**YOUR INSTRUCTIONS**
Go through the entries below. Copy out every line that contains "Eutelsat".

** DATA follows **

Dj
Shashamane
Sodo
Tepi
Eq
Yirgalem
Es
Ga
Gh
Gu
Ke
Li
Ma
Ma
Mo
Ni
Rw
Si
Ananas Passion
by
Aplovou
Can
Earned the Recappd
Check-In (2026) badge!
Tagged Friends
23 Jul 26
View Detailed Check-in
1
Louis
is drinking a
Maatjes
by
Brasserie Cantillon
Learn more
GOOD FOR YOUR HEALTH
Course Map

** End of DATA **
** DATA follows **

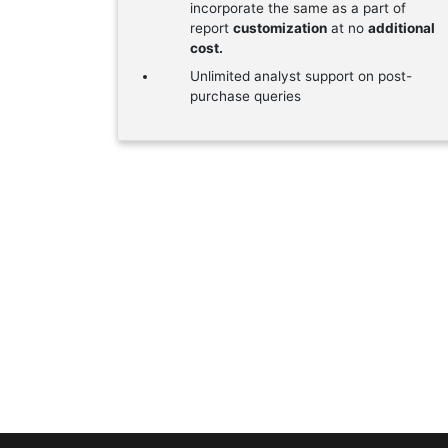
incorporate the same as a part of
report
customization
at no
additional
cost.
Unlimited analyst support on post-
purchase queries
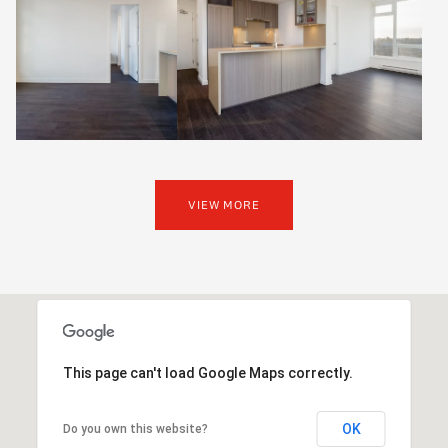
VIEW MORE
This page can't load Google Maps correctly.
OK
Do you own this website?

** End of DATA **
** DATA follows **

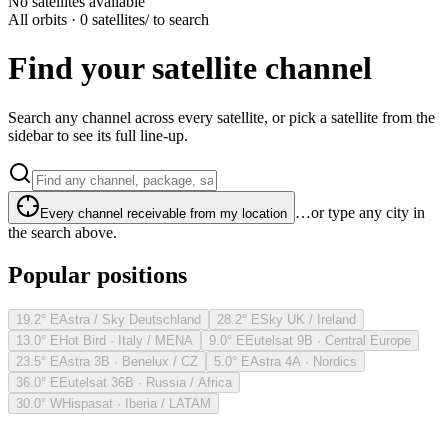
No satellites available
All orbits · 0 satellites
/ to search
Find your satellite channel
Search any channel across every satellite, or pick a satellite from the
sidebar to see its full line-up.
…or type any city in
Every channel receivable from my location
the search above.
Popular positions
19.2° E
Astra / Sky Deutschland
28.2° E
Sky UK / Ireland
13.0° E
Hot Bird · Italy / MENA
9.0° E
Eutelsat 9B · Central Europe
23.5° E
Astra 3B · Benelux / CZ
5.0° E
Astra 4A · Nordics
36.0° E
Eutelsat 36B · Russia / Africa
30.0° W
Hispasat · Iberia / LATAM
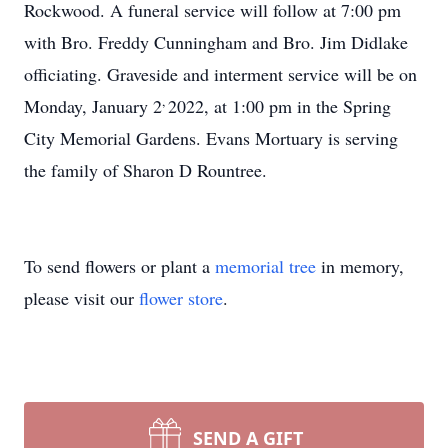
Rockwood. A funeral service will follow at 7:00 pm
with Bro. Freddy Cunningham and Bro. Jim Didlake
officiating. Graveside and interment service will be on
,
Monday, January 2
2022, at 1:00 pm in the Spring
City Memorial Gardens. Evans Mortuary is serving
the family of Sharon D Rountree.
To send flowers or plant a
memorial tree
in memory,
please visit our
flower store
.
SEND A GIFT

** End of DATA **

**RESPONSE TO THE TASK**
Eutelsat 9B · Central Europe
Eutelsat 36B · Russia / Africa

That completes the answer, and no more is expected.